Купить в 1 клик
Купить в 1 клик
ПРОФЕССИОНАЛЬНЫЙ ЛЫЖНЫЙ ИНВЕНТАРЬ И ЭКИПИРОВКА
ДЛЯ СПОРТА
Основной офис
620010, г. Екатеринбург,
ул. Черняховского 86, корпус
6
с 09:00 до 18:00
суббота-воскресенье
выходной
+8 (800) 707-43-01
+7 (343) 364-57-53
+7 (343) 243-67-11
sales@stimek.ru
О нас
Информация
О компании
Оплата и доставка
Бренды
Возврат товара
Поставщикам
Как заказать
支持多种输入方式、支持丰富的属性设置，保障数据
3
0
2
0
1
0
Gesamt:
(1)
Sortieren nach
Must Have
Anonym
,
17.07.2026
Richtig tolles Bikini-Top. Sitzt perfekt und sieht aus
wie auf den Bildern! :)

########################################

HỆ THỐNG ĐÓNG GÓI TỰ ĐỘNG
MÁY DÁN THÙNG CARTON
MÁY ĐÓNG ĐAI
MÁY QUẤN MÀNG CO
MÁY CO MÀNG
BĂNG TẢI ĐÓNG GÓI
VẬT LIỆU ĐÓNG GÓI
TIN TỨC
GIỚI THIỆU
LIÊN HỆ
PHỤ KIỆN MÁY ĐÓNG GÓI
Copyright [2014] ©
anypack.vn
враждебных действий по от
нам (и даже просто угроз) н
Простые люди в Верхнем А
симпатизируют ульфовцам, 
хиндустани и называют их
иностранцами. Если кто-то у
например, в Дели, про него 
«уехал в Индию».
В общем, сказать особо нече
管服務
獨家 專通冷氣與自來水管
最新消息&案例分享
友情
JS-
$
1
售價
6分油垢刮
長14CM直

########################################

What the task requires: Print the lines starting at the one that contains "HỆ THỐNG ĐÓNG GÓI TỰ ĐỘNG" and ending at the one that contains "хиндустани и называют их", both included, with each line reproduced character for character.

Result of this exercise:
HỆ THỐNG ĐÓNG GÓI TỰ ĐỘNG
MÁY DÁN THÙNG CARTON
MÁY ĐÓNG ĐAI
MÁY QUẤN MÀNG CO
MÁY CO MÀNG
BĂNG TẢI ĐÓNG GÓI
VẬT LIỆU ĐÓNG GÓI
TIN TỨC
GIỚI THIỆU
LIÊN HỆ
PHỤ KIỆN MÁY ĐÓNG GÓI
Copyright [2014] ©
anypack.vn
враждебных действий по от
нам (и даже просто угроз) н
Простые люди в Верхнем А
симпатизируют ульфовцам, 
хиндустани и называют их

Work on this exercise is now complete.